Purpose Built Communities goes from full boil to back burner in Chattanooga

Purpose Built Communities goes from full boil to back burner in Chattanooga

June 19th, 2012 by Yolanda Putman in News

West side resident Leroy Griffith questions a city council member during a meeting at Renaissance Presbyterian Church in this April 2012 file photo.

Photo by Jake Daniels /Times Free Press.

POLL: Do you support Purpose Built Communities coming to Chattanooga?

Suddenly, the Purpose Built Communities conversation has gone silent.

A flurry of activity followed a proposal in December to bring the Atlanta-based nonprofit to Chattanooga to help redevelop the Westside neighborhood. But the plan quickly ran into a groundswell of opposition, and nothing has happened since the Chattanooga Housing Authority met with Purpose Built representatives in April, according to CHA Executive Director Betsy McCright.

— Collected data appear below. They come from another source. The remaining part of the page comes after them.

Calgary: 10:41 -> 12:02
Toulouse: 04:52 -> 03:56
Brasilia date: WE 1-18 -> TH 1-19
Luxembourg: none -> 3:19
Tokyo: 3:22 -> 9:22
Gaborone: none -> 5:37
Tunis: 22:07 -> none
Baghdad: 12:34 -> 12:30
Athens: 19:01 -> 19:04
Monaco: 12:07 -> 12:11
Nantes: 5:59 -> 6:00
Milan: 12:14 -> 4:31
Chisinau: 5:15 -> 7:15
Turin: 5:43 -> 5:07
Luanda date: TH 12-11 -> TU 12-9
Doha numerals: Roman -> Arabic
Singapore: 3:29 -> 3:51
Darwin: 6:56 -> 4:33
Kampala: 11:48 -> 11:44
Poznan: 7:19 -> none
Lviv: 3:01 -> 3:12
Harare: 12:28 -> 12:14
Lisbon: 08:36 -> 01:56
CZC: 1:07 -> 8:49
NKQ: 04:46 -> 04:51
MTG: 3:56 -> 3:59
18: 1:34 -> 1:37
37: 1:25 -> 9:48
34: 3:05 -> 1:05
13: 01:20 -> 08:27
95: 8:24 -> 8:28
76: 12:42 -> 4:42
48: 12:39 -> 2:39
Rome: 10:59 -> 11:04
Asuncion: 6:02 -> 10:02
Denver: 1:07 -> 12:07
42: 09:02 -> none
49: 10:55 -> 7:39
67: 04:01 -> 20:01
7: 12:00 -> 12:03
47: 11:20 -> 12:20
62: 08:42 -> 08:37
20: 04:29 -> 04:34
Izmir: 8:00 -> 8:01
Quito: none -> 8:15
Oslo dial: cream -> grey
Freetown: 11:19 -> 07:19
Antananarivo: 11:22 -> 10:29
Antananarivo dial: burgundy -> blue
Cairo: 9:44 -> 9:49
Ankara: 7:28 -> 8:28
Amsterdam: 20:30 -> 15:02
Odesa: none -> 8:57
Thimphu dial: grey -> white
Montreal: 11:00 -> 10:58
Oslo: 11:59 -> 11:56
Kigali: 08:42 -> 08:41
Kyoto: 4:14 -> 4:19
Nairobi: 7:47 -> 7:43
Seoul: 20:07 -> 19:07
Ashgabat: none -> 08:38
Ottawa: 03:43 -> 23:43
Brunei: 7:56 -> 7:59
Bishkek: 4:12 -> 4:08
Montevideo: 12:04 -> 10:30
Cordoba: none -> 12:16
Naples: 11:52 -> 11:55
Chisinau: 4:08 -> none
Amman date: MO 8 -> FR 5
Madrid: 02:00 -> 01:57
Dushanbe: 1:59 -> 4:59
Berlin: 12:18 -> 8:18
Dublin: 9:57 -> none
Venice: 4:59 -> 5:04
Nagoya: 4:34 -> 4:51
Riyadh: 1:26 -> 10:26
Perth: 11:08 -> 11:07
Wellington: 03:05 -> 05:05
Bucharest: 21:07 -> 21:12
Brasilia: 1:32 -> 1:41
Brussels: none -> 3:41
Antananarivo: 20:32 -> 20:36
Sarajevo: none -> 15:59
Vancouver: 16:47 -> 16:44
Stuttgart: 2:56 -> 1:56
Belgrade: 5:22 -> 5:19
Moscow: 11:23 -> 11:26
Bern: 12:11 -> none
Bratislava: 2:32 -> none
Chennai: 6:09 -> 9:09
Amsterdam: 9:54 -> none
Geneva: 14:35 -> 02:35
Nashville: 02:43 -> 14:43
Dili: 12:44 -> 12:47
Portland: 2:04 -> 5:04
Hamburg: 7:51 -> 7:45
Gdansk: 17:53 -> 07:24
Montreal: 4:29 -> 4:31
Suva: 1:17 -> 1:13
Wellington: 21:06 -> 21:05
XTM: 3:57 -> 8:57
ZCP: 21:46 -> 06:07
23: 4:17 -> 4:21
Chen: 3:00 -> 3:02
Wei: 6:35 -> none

While the plan -- which could replace local public housing with a mixed-use community of homes, businesses and schools -- seems to be in a holding pattern, it isn't dead, said Purpose Built and city officials. Among the housing sites mentioned for replacement is College Hill Courts in the Westside.

"There are no additional meetings scheduled. No decisions have been made, and it remains much too early to know whether Chattanooga will launch a neighborhood revitalization initiative following the Purpose Built framework," said Carol Naughton, vice president of Purpose Built.

Richard Beeland, spokesman for Mayor Ron Littlefield, said, "If and when the Chattanooga Housing Authority decides to do something, and the residents decide to do something and they think that the Purpose Built model is a model that they would like to use, then I'm sure that they will make that decision.

"But until then, until everyone that's involved makes that decision, we can't make it," he said.

Meanwhile, people once opposed to Purpose Built now are saying the group might not be so bad.

Roxann Larson, president of the Dogwood Manor Resident Association, questioned the nonprofit when representatives visited Chattanooga, but after thinking more about it, she said Purpose Built may be worth considering.

"I don't think they're the bad guy," she said. "I think they're just the catalyst. They're trying to show us a way to rebuild with mixed income, and they said it worked for the other cities."

"I'm afraid the demolition of College Hill Courts is something that's going to happen anyway because there have been so many HUD budget cuts," Larson said.

CHA officials have said College Hill Courts is deteriorating, and the authority doesn't have the money to repair it fully.

The Rev. Leroy Griffith, a Westside resident and a minister at Presbyterian Renaissance Church in the community, said he wouldn't be opposed to Purpose Built's proposal if it agreed to build a new unit of low-income housing for each unit that is torn down and if it agreed to replace each low-income building that is demolished.

Griffith submitted a petition to City Councilman Andrae McGary this month, asking him to submit it to the City Council. The petition requests that council members amend the city's zoning code by Sept. 1, 2012, to require that at least 10 percent of the units in every new apartment complex be allocated for low-income housing.

Purpose Built also may bring some national attention to Chattanooga over public housing.

Westside residents Griffith, Larson and Michael Hutchins said they have been contacted this month by media representatives with the CNBC network and asked questions about the nonprofit.

At the invitation of Littlefield, Purpose Built came to Chattanooga in December 2011 to present its housing model as a solution to Chattanooga housing officials and others concerned about low-income housing.

CHA officials have said that the city's largest public housing sites have become too costly to repair because it will cost about $88 million to rehabilitate the units.

But instead of getting more money to help with renovation, federal funding has been decreasing. This year, CHA is receiving $3.3 million in federal funds, a 7 percent decrease from 2011 and a 14 percent decrease in funding from 2010, according to CHA officials.

CHA has been relocating residents from Harriet Tubman, once the second-largest public housing site in the city, because the housing authority doesn't have the money needed to bring the units up to standard. Only 40 families remain on the site that once housed more than 400 households.

CHA also said that College Hill Courts and East Lake Courts off Fourth Avenue, the city's largest and oldest sites, soon will be in as bad a shape as Harriet Tubman if nothing is done.

Up until now, several low-income housing residents and their supporters have made it no secret that they don't want Purpose Built. More than 1,000 public housing residents and public housing advocates signed a petition in March stating that they wanted no more public housing units destroyed. And for every public housing unit that is demolished, they want a public housing unit built to replace it.

Local housing officials said no decision has been made on Purpose Built, but they are going to start looking at other options.

"It's kind of just void right now," said Jim Sattler, CHA board's vice chairman. "I would expect us to start looking at other groups at some point."